> Directions for this task
Which lines of the data below hold "Primary"? Copy each of them.

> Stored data
--- START ---

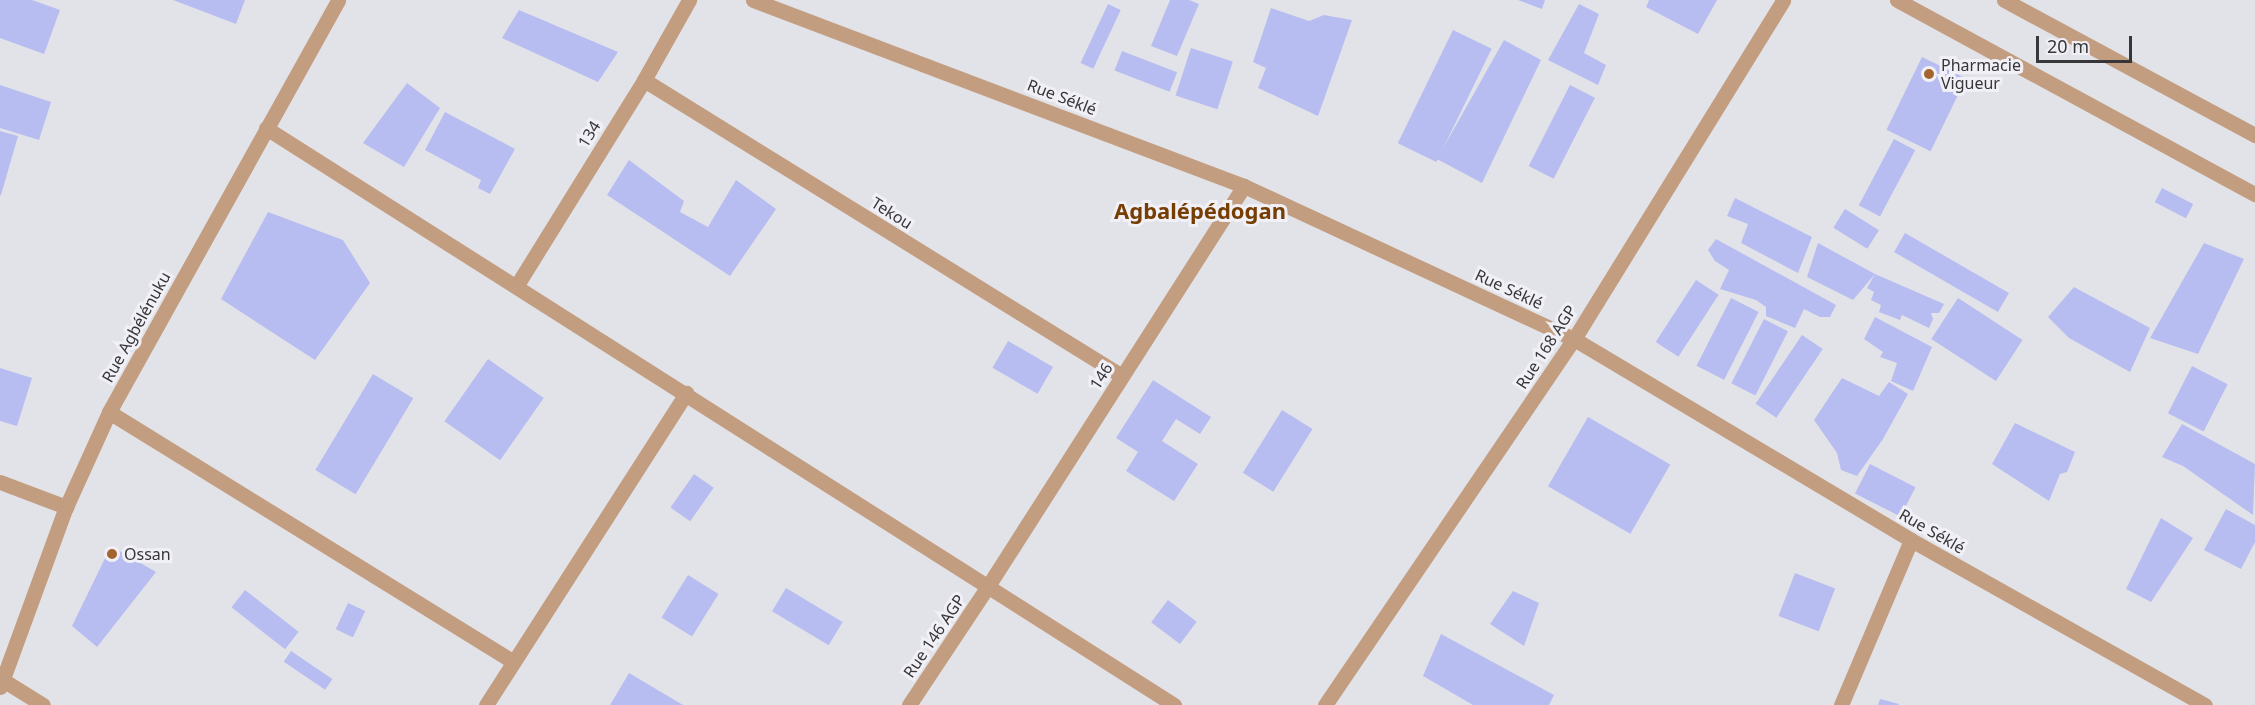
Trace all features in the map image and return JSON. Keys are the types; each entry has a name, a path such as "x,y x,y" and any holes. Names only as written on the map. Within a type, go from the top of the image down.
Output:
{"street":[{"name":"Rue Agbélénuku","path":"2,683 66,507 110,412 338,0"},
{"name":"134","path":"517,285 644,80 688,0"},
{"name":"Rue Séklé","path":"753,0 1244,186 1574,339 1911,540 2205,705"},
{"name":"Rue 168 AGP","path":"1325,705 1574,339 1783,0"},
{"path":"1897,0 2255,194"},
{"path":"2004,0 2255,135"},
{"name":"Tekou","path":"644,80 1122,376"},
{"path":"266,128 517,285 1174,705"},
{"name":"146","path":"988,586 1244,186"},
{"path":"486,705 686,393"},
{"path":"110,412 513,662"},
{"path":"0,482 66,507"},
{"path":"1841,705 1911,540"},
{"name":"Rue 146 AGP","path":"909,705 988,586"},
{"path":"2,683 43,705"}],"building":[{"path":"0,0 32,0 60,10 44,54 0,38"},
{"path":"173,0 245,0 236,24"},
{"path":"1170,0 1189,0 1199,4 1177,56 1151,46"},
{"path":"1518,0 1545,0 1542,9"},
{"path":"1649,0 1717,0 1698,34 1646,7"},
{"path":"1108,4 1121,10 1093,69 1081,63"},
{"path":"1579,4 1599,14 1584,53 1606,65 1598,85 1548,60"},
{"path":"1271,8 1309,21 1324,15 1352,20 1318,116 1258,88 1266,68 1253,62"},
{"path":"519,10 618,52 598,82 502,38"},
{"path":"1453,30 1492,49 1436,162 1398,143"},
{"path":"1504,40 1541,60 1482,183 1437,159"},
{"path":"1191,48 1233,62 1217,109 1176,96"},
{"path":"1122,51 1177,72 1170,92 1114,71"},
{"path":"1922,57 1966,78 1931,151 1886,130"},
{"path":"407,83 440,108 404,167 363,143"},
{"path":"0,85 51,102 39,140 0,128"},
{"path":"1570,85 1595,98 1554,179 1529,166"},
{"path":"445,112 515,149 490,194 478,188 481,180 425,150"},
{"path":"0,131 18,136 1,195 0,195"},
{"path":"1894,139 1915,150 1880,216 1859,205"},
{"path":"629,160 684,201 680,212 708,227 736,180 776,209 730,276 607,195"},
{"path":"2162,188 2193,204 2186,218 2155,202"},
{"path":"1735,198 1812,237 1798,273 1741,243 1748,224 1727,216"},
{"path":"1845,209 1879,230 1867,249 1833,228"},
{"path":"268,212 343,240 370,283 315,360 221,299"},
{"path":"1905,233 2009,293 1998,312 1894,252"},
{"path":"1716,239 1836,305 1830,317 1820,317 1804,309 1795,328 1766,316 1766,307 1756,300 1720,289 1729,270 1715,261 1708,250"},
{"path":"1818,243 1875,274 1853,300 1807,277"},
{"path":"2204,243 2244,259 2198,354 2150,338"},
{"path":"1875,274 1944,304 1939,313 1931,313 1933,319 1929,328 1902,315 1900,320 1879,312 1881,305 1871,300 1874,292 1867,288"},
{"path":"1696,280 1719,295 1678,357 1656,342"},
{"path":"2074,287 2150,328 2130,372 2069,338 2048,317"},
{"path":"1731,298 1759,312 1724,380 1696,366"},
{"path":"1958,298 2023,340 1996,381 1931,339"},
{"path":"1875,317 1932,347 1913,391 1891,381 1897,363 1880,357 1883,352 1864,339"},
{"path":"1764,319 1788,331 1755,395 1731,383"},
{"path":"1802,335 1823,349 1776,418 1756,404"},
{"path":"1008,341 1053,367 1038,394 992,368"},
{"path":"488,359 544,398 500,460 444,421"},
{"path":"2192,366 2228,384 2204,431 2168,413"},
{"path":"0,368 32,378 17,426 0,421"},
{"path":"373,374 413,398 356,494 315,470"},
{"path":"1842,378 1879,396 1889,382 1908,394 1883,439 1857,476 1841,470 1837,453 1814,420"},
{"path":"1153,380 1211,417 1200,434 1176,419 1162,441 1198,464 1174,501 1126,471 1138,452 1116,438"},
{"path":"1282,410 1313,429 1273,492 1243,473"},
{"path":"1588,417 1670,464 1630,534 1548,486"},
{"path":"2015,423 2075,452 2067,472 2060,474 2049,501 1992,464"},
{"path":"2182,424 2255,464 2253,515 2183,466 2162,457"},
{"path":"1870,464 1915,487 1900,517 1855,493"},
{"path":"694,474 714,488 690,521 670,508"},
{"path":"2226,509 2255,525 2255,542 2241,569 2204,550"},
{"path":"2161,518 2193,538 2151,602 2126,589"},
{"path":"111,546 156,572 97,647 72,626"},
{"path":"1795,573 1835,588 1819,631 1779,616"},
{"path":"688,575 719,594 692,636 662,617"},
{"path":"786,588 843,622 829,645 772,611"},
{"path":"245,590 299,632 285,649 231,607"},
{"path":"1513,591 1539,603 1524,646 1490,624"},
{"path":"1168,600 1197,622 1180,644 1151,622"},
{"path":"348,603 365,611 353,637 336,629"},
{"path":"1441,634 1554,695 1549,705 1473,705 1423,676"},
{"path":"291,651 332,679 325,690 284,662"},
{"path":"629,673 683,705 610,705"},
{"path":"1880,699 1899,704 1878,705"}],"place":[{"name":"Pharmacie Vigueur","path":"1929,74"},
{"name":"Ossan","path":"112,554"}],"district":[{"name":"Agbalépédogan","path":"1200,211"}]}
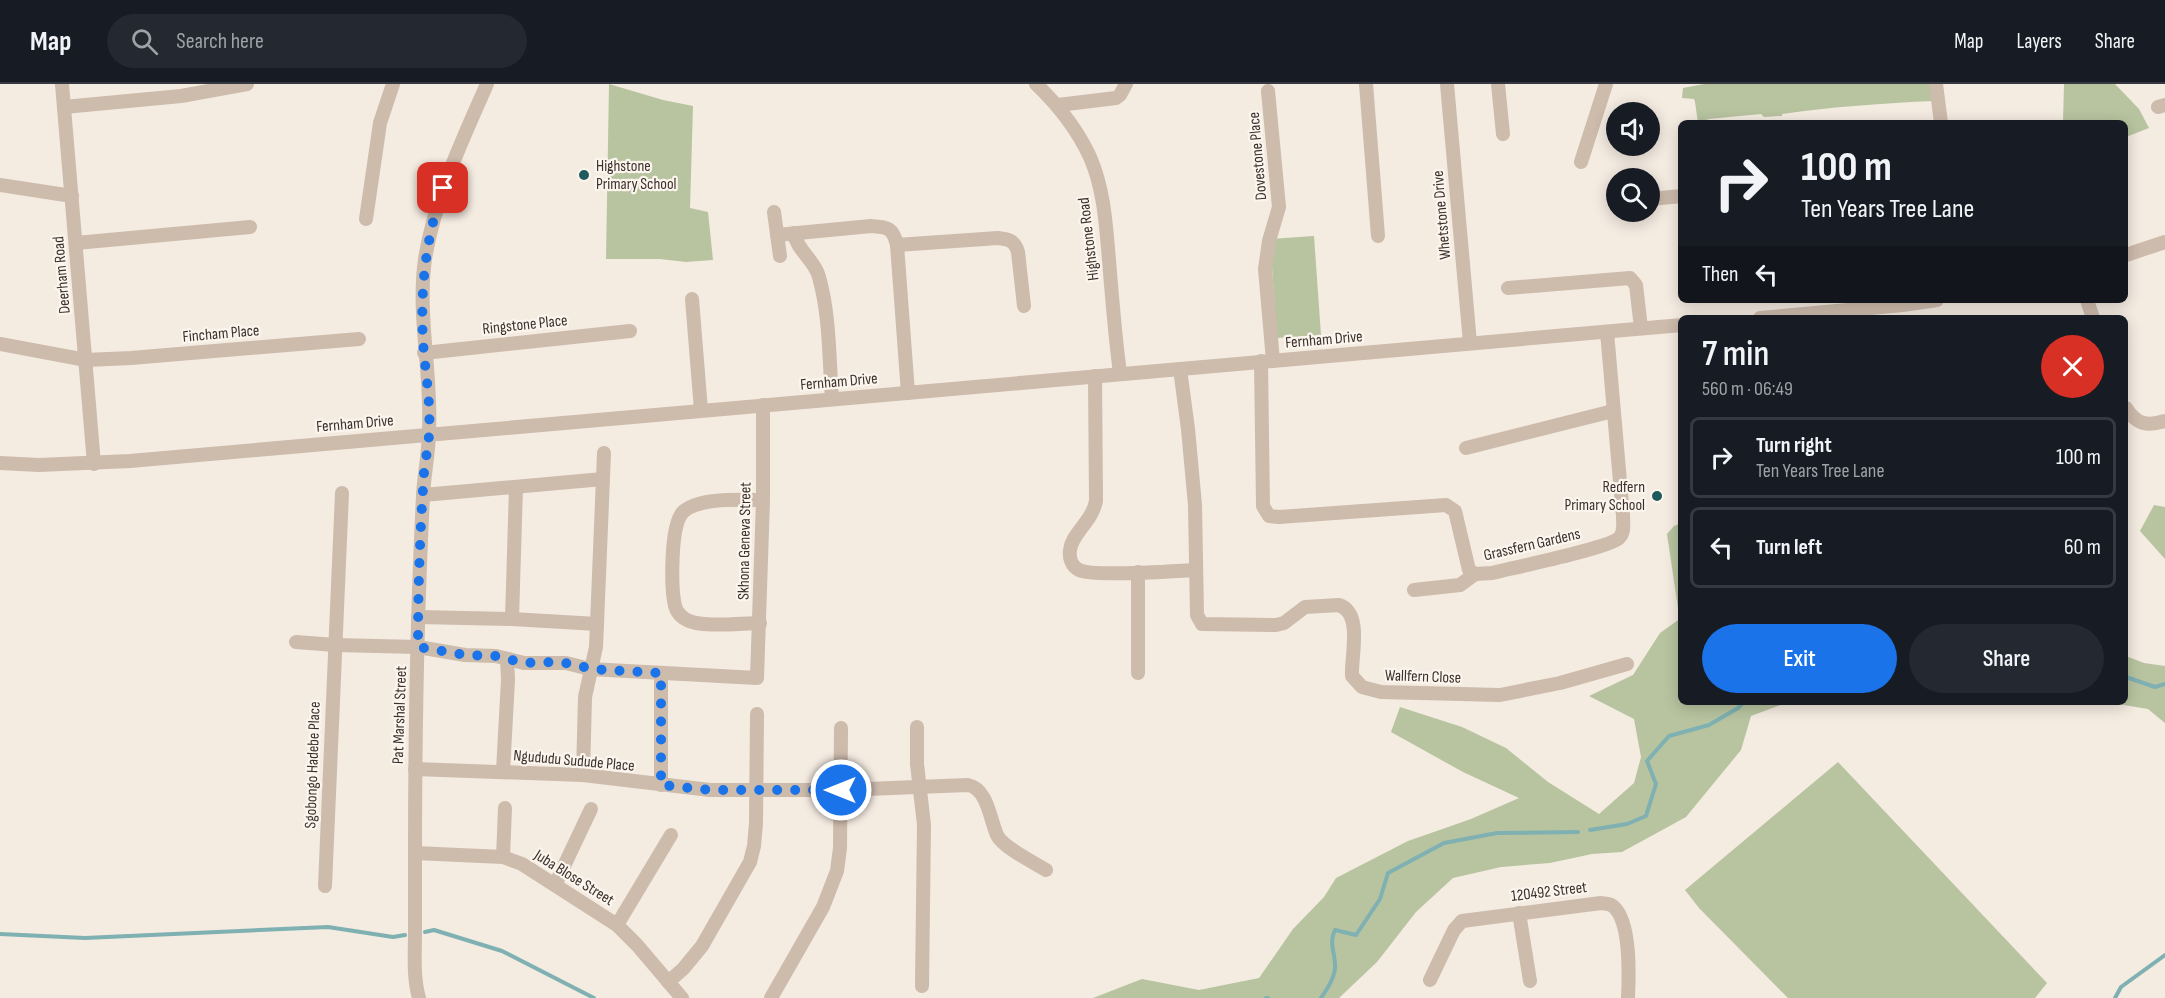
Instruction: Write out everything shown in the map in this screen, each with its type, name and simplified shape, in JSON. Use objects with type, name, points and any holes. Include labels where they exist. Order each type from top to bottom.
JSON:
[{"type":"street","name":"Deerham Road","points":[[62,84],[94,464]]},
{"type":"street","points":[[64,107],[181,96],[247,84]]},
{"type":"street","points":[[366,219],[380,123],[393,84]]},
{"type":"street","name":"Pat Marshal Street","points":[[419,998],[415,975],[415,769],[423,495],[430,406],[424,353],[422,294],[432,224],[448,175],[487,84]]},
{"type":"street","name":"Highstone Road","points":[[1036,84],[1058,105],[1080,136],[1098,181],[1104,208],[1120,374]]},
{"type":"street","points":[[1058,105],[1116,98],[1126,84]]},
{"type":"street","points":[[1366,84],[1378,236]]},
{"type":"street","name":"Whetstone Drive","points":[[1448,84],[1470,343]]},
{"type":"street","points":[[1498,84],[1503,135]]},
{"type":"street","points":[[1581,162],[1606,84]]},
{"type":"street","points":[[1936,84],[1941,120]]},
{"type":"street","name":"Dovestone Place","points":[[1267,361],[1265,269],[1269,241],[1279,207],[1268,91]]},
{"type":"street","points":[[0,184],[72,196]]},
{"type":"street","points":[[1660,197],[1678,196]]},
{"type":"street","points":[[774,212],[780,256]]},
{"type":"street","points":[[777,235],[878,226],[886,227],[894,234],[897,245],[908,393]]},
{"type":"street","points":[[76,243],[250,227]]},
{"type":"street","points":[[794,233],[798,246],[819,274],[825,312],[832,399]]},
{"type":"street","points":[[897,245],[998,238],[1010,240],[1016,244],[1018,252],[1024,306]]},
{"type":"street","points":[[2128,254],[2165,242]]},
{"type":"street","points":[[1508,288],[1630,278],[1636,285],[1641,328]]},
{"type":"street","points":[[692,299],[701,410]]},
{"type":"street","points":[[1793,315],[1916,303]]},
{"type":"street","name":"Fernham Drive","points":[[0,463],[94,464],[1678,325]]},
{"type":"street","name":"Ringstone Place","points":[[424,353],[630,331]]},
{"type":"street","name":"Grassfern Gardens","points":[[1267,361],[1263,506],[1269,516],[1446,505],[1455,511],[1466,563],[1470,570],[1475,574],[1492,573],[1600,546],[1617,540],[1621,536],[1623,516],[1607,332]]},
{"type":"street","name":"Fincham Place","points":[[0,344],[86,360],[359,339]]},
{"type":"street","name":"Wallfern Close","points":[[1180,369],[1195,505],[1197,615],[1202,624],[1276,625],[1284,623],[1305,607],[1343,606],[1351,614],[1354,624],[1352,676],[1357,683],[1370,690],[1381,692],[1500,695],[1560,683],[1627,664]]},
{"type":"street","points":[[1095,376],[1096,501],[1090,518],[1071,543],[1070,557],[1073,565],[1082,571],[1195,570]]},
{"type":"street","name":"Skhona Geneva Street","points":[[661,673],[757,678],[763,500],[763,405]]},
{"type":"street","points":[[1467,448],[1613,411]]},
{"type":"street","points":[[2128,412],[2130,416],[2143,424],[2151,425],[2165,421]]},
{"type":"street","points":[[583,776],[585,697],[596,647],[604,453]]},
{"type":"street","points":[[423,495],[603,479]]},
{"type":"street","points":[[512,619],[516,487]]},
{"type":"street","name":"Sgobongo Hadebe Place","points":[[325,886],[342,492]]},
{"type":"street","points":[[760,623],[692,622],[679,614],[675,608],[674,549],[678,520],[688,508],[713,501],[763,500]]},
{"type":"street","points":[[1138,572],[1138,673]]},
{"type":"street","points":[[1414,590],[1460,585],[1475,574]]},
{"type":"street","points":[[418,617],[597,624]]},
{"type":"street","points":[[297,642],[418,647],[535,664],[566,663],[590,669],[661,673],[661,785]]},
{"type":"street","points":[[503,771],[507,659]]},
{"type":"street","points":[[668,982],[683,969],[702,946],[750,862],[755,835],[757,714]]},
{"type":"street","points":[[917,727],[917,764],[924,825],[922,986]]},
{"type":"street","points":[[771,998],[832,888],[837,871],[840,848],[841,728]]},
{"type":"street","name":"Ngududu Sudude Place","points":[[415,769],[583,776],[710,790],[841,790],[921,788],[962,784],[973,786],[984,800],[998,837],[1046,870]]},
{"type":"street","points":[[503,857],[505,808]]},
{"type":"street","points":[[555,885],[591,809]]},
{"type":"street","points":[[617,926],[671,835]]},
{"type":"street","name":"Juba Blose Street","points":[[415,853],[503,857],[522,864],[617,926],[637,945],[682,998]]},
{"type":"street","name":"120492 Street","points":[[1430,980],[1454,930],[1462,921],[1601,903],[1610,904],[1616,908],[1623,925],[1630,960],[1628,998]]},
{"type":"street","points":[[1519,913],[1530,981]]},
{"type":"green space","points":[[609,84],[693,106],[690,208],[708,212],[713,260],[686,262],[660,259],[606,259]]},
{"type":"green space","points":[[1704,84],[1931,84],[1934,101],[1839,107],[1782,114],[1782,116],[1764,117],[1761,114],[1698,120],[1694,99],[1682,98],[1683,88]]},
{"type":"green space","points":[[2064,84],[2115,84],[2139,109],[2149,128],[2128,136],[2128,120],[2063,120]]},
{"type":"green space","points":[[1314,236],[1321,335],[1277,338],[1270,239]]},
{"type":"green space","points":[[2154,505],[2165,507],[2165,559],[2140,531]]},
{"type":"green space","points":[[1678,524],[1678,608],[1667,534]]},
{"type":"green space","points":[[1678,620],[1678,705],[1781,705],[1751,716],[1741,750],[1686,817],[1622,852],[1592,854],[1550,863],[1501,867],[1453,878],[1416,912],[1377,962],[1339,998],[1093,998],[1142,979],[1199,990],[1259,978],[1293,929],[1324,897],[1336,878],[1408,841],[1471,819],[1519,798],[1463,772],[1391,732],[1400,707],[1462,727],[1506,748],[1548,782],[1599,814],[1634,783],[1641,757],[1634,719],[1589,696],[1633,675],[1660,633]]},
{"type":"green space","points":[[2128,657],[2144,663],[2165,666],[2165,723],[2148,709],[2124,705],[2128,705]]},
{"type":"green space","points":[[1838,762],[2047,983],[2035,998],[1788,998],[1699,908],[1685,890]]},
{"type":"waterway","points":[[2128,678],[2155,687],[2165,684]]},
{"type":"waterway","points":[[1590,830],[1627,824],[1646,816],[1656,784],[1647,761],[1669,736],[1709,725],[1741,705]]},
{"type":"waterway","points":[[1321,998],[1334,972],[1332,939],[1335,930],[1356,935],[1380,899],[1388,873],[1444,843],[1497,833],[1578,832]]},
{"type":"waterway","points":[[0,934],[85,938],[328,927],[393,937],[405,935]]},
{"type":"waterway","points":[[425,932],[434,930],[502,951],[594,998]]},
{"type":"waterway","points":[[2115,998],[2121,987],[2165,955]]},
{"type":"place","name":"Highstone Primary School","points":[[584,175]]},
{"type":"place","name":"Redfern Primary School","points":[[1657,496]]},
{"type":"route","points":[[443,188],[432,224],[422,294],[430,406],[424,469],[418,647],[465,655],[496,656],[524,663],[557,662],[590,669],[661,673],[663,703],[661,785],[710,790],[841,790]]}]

--- END ---

> Expected output
{"type":"place","name":"Highstone Primary School","points":[[584,175]]},
{"type":"place","name":"Redfern Primary School","points":[[1657,496]]},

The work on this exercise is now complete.